** QUESTIONS D'ÉTUDE **
a - Selon le texte du document, comment évolue la durée de la semaine de travail chez Renault ?
b - Recopiez le passage du texte du document compris entre « Deuxième tour. - Les » et « élections sont nulles). », bornes incluses.

** TEXTE DU DOCUMENT **
_ _ _

LOI SUR LES ELECTIONS
DE DELEGUES DU PERSONNEL
    Premier tour. - Les candidats sont élus à la majorité absolue des inscrits (pour 20.000 inscrits, il faut 10.001 voix). 

    Deuxième tour. - Les candidats sont élus à la majorité relative à condition qu'il y ait au moins la moitié de votants que d'inscrits (sur 20.000 inscrits s'il n'y a pas 10.001 suffrages exprimés, les élections sont nulles). 

    Troisième tour. - Les électeurs pourront voter pour des candidats autres que ceux présentés par les organisations syndicales. 


LE TRAVAIL N'EST PAS LA LIBERTE
    Les premiers "bienfaits" du plan Monnet se font sentir chez Renault. Pour augmenter la production selon le "plan", la semaine passe de 45 à 48 heures. A cela, la C.G.T. n'a vu aucun inconvénient. Pendant la grève, elle nous affirmait que sa prime à la production devait être basée sur la production actuelle. Seulement, pour accroître la production, on n'a rien trouvé de mieux que de nous faire faire des heures en plus. Il n'a pas été un seul instant question de machines neuves, de rationalisation de la production pour alléger notre peine. On a tout simplement cherché à augmenter la durée de notre effort : comme il est difficile d'accélérer notre cadence, on nous fait travailler trois heures de plus par semaine.

_ _ _

** EXTRAIT DE DONNÉES **

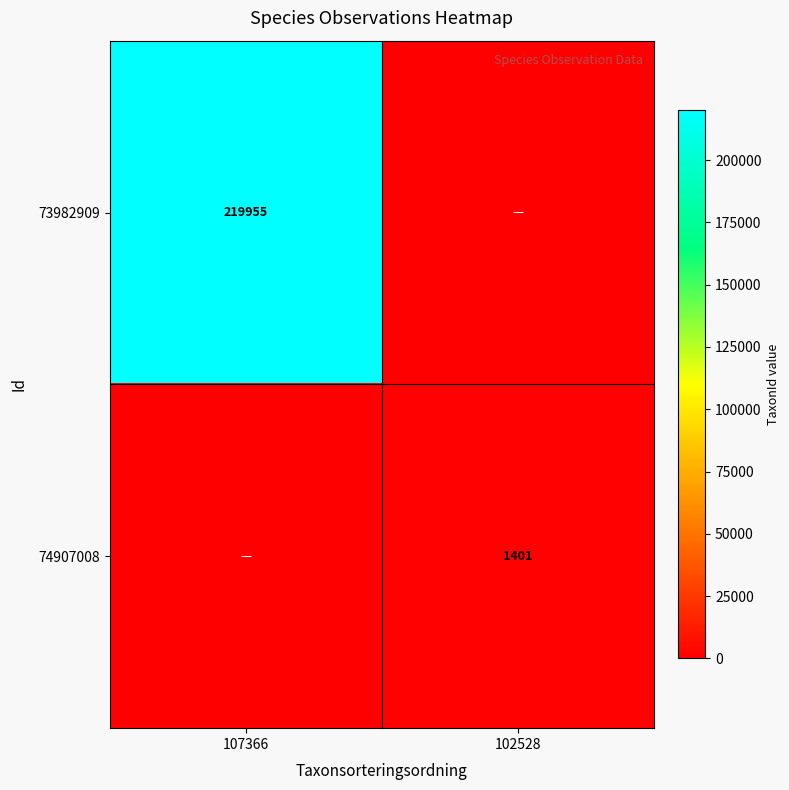

What is the smallest value displayed?

-1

_ _ _

** CORRIGÉ **
a - Elle passe de 45 à 48 heures.

b -
Deuxième tour. - Les candidats sont élus à la majorité relative à condition qu'il y ait au moins la moitié de votants que d'inscrits (sur 20.000 inscrits s'il n'y a pas 10.001 suffrages exprimés, les élections sont nulles).